Print every line of text in the data below word for word, and leave the pictures out.

_ _ _ _ _ _ _

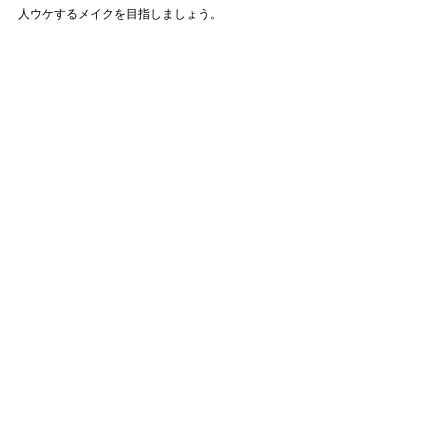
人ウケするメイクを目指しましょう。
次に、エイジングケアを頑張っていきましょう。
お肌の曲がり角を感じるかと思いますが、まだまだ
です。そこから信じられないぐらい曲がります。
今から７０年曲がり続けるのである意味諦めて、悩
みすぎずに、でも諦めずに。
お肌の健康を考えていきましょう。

_ _ _ _ _ _ _

Problem solution:
人ウケするメイクを目指しましょう。
次に、エイジングケアを頑張っていきましょう。
お肌の曲がり角を感じるかと思いますが、まだまだ
です。そこから信じられないぐらい曲がります。
今から７０年曲がり続けるのである意味諦めて、悩
みすぎずに、でも諦めずに。
お肌の健康を考えていきましょう。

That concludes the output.